I looked at her shaking my head, it was such a shame. She was so pretty. I really didn't want her to have to die. But no one lived once Lord Voldemort decided he wanted them dead. I took my hand, ran it across her cheek down her neck. I grinned, caressing it for a second then I wrapped my hand around it, pulling her closer to me.

"Lord Voldemort," I whispered in her ear. "Is my past, present and future." I pulled back, watching her scared eyes, watching the tears. "I do his bidding. I am his most faithful servant." I tilted my head.

"It's sad though, Ginny, because you got away once…but no one and I mean no one, escapes him twice. Not even Harry Potter."

She was coughing now. I was crushing her airway.

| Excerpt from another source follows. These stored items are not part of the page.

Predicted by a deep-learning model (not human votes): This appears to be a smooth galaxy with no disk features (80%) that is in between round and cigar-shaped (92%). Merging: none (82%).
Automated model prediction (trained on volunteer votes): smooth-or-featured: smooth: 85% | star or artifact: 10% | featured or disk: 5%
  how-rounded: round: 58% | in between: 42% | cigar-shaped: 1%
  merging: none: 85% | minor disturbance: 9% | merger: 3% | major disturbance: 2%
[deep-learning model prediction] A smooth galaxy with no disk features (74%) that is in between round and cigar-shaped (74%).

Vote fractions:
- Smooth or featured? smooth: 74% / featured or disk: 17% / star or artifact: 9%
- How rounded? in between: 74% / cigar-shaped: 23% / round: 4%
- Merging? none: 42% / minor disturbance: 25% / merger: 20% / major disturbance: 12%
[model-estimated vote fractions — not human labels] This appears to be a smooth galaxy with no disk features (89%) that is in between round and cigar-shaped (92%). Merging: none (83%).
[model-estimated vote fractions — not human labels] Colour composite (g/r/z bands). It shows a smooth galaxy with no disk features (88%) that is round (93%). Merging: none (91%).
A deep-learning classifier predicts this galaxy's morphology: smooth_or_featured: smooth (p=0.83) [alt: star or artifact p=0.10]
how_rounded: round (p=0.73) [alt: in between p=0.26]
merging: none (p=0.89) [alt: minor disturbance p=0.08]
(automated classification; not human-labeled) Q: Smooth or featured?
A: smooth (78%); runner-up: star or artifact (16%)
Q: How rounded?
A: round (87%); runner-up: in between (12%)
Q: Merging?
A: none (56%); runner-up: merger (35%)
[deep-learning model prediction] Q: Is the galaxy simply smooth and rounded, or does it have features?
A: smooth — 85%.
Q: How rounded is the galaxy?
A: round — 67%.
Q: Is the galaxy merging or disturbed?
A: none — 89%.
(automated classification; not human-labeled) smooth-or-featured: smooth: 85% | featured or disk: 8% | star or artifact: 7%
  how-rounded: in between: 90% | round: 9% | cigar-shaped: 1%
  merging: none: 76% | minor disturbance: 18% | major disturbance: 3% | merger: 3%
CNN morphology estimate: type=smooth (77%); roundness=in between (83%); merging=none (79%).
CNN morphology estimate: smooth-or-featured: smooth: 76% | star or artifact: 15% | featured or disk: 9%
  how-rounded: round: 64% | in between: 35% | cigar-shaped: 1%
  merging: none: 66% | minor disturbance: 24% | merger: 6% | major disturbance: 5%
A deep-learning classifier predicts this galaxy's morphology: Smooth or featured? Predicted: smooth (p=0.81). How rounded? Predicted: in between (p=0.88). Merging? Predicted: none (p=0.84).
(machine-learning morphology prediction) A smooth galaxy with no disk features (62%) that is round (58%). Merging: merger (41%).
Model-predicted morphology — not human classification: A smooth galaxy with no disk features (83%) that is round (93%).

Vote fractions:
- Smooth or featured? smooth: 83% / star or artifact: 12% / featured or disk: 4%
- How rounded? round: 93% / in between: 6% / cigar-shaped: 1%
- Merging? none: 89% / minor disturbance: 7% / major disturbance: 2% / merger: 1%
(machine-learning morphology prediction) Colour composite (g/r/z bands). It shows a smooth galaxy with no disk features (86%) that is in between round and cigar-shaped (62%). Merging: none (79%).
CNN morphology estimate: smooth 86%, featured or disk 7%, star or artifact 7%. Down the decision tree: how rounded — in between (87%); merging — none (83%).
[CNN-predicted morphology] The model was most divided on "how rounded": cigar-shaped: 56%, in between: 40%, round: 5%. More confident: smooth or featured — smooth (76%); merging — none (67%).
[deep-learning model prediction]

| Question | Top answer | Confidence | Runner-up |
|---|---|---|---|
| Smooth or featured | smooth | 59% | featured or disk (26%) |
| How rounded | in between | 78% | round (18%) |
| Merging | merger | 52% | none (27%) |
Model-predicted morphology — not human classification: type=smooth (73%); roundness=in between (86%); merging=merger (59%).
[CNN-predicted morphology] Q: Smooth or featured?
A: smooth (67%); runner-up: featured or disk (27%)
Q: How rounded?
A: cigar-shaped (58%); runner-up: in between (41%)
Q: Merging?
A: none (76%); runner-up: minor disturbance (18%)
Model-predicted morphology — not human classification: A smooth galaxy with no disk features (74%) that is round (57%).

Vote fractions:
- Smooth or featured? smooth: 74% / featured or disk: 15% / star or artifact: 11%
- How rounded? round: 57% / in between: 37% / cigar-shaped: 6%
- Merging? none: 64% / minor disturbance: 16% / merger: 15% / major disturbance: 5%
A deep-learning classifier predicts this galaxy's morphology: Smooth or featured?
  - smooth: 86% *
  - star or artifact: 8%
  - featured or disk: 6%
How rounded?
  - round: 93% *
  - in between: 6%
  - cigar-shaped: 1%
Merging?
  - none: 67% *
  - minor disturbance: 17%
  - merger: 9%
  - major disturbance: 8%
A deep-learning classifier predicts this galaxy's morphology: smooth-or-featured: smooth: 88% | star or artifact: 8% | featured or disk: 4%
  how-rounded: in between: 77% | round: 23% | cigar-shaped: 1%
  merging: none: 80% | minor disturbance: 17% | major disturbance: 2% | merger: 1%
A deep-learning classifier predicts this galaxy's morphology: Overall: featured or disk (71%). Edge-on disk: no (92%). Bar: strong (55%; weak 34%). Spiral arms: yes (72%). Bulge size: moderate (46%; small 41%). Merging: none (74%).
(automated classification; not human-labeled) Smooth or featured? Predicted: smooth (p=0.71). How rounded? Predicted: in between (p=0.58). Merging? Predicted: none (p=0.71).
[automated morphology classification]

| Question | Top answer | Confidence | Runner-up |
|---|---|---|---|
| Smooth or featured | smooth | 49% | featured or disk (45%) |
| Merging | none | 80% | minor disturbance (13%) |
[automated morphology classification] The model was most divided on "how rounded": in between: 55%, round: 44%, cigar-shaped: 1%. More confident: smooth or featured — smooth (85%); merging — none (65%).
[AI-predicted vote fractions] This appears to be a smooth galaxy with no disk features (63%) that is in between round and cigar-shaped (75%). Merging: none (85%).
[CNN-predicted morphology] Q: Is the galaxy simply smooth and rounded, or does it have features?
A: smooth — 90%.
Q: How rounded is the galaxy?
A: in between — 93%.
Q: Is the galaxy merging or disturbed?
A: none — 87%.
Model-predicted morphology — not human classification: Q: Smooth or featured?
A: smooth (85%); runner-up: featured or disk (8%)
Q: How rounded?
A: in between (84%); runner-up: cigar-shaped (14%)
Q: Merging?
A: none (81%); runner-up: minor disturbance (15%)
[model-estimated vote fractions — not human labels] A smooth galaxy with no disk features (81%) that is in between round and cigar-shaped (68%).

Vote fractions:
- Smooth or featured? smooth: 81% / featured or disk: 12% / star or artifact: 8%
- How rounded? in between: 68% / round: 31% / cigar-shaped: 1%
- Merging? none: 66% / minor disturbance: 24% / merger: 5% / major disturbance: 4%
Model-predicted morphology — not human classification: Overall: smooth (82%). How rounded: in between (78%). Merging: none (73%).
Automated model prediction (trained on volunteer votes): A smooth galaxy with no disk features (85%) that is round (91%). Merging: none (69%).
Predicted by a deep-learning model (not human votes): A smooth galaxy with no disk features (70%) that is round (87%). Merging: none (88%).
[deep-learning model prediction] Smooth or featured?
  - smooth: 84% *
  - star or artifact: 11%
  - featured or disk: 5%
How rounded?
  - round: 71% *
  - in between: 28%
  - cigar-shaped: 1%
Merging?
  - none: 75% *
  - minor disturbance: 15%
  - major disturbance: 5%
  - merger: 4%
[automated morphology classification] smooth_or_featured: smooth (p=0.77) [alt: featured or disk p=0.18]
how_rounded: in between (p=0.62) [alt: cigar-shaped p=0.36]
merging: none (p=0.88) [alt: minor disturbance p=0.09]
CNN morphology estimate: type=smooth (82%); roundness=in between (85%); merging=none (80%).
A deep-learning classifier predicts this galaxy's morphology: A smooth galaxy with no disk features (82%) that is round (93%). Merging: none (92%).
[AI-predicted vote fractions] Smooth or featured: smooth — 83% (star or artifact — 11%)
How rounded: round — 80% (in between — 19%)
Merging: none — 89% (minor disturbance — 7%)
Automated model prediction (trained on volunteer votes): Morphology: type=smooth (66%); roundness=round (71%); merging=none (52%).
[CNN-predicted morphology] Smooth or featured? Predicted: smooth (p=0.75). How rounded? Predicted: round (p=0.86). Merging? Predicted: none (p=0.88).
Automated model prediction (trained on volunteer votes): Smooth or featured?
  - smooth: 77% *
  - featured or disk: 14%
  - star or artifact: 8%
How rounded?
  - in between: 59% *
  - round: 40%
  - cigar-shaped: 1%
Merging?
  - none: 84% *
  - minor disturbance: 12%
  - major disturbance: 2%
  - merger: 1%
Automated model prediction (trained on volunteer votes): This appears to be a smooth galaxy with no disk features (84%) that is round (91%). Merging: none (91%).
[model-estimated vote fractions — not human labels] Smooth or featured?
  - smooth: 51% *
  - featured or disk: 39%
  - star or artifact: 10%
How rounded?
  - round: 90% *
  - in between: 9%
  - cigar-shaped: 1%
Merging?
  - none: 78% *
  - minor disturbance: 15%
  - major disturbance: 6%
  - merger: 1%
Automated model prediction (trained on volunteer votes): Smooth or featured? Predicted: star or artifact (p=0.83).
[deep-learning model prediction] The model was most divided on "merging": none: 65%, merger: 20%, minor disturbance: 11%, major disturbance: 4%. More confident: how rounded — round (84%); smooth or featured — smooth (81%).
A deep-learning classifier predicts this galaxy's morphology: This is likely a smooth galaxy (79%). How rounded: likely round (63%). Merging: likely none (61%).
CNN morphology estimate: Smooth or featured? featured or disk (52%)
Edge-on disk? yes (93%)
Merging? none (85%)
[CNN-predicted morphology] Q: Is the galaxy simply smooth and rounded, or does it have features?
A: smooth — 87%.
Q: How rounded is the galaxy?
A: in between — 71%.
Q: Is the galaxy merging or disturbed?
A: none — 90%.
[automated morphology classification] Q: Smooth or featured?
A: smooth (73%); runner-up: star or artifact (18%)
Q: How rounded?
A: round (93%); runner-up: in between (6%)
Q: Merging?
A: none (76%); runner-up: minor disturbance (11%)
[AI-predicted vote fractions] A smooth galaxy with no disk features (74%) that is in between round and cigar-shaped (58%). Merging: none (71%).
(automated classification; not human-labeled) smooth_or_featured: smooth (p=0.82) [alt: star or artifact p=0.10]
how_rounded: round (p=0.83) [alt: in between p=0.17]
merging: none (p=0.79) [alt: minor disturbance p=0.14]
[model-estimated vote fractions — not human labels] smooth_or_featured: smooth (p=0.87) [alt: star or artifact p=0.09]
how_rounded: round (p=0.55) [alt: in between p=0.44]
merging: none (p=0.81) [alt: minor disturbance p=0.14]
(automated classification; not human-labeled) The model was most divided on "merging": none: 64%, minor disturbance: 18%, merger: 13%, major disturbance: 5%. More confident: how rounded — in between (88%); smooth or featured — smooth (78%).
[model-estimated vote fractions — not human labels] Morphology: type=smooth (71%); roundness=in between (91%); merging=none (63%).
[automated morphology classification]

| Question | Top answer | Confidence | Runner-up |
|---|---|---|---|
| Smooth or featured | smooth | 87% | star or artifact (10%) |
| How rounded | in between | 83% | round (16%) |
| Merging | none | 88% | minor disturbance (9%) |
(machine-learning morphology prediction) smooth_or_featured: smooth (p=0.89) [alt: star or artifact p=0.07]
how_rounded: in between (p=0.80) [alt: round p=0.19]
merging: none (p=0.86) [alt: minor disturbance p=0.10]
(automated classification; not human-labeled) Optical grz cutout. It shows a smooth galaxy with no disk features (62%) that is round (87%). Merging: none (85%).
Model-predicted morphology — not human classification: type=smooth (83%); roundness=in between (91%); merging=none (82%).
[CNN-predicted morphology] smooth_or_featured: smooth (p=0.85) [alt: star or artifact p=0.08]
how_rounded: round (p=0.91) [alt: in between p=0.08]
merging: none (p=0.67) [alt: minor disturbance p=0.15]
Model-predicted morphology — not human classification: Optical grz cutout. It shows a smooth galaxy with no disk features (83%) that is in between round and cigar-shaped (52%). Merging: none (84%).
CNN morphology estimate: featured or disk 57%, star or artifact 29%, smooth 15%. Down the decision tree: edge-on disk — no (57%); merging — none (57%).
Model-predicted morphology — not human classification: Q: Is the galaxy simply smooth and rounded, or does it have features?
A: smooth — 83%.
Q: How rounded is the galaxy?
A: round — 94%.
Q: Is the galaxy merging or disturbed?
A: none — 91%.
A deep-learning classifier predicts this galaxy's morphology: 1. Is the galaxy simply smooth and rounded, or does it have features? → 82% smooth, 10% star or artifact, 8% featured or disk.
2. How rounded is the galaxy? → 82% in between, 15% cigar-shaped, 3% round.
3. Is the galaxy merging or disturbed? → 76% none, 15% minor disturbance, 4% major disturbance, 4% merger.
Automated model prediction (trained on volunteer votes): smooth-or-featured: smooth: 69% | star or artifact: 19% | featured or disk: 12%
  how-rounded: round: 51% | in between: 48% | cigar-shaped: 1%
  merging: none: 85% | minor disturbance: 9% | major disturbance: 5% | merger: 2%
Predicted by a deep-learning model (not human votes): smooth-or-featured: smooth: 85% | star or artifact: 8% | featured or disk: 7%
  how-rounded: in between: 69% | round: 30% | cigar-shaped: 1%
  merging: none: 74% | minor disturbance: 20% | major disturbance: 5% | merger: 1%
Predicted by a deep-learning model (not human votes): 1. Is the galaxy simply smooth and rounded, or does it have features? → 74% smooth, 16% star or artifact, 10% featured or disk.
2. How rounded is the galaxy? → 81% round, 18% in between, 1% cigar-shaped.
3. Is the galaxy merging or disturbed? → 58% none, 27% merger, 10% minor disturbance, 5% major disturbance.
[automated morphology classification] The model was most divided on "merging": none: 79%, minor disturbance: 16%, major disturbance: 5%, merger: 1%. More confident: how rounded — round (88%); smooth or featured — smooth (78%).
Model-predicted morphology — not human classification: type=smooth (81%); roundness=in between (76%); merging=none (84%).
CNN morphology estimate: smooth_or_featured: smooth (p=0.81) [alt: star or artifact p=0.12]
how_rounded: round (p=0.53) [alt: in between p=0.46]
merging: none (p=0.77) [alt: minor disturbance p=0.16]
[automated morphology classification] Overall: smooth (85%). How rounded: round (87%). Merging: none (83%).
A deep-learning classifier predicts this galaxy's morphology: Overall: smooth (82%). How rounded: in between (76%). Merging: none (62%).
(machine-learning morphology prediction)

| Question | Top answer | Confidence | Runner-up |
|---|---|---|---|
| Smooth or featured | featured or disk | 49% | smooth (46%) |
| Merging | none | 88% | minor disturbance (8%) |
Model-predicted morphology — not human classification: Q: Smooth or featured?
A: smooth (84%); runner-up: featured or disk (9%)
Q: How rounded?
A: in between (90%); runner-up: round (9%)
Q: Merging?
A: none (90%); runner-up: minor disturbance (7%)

"You. Are. Harry. Potter." She choked out.

I shook my head quickly, "No, Gin, No. I _was_ Harry Potter." I took the pillow off my bed, and slid it over her face. I pressed down hard. She struggled for hardly 3 minutes. It'd been so simple. I removed the pillow and stared down at her face. It hit me like a ton of bricks. That red hair…It looked exactly like…I didn't even have time to process the whole thought before I threw up. I cried and I threw up and she just LAYED there. Doris came in to bring me lunch and saw her just LAYING there like a sad rag doll. Like my dead _mother_. She ran screaming from the room. That was sad. I always liked Doris. The quick glance at the mirror told me that my eyes were green. Just like they'd always been. Suddenly I felt more like Harry Potter than I had for the past 3 years and it all hit me like a giant ton of bricks and I heard it again. My mother. Begging for mercy.

"_Have mercy! Have mercy!"_

I'd backed myself into a corner, rocking back and forth on my knees by the time the aurors came for me. I tried to explain to them. It wasn't my fault. It was just that nobody lived once he decided to kill them. And He was inside my head. How was that my fault? I'm not sure what the answer is. But now I'm sitting in a cell that's too small and smells like rat dung.

Clinically Insane. They'll never understand.


End file.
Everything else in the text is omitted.